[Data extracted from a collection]
============================================================

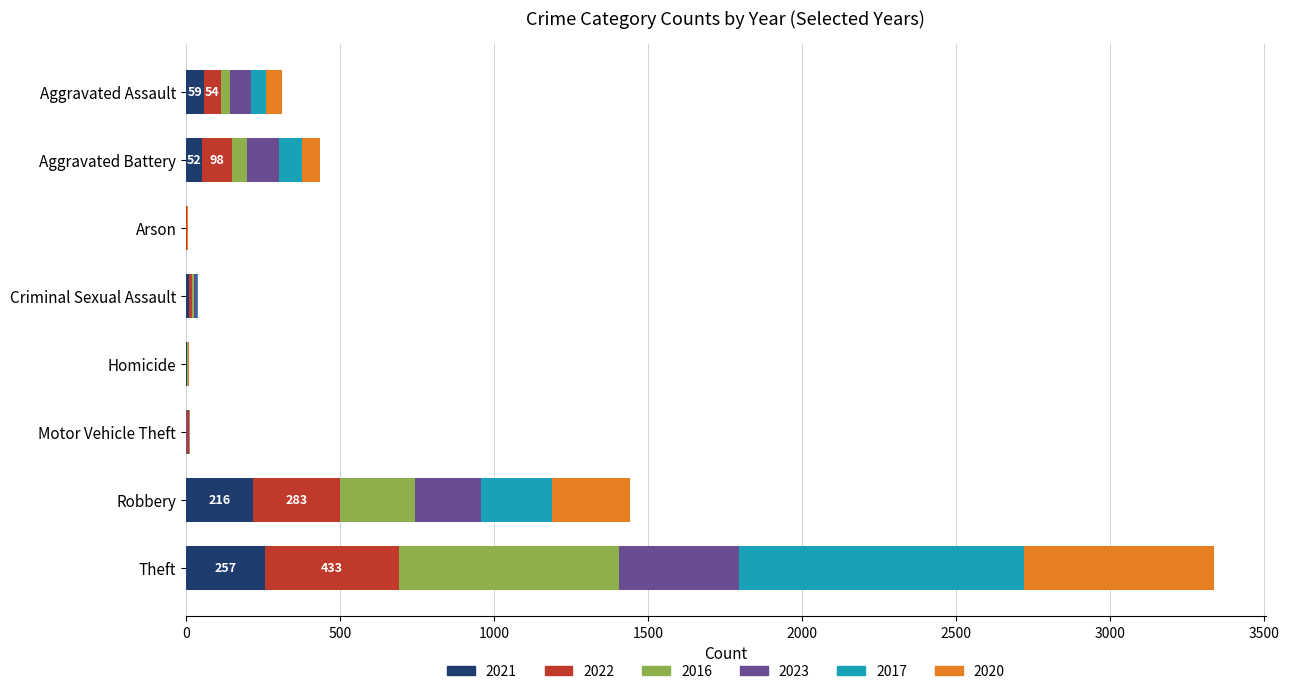

What is the total value across all series at Theft?

3337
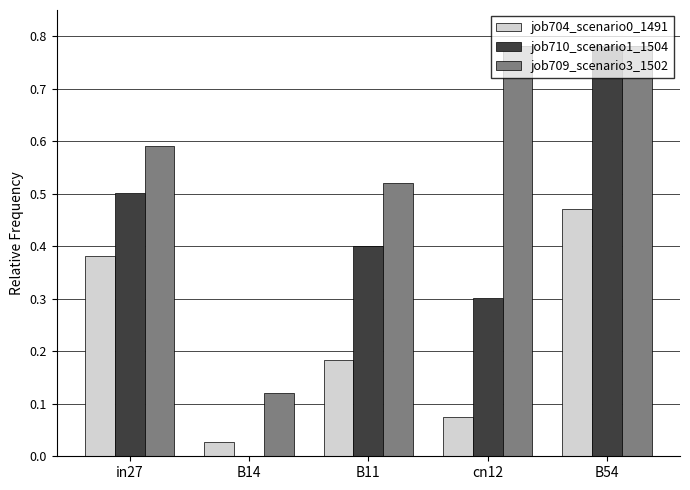

At which label is job709_scenario3_1502 closest to 0?

B14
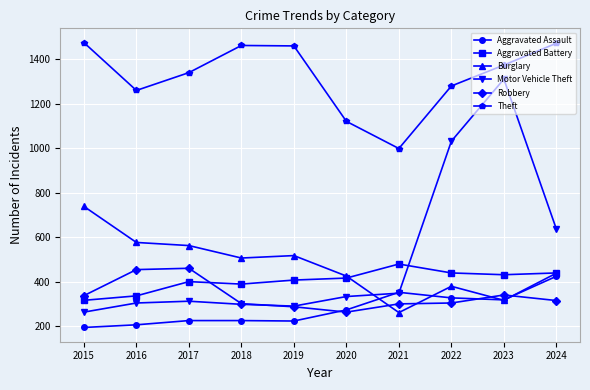

True or false: Aggravated Assault has more than 2 points higher than both neighbors.

False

============================================================

Arrange the lines of the material above as a JSON list of strings, with one string per line and blank lines omitted. Leave the pictures out of the answer.

[
  "What is the total value across all series at Theft?",
  "3337",
  "At which label is job709_scenario3_1502 closest to 0?",
  "B14",
  "True or false: Aggravated Assault has more than 2 points higher than both neighbors.",
  "False"
]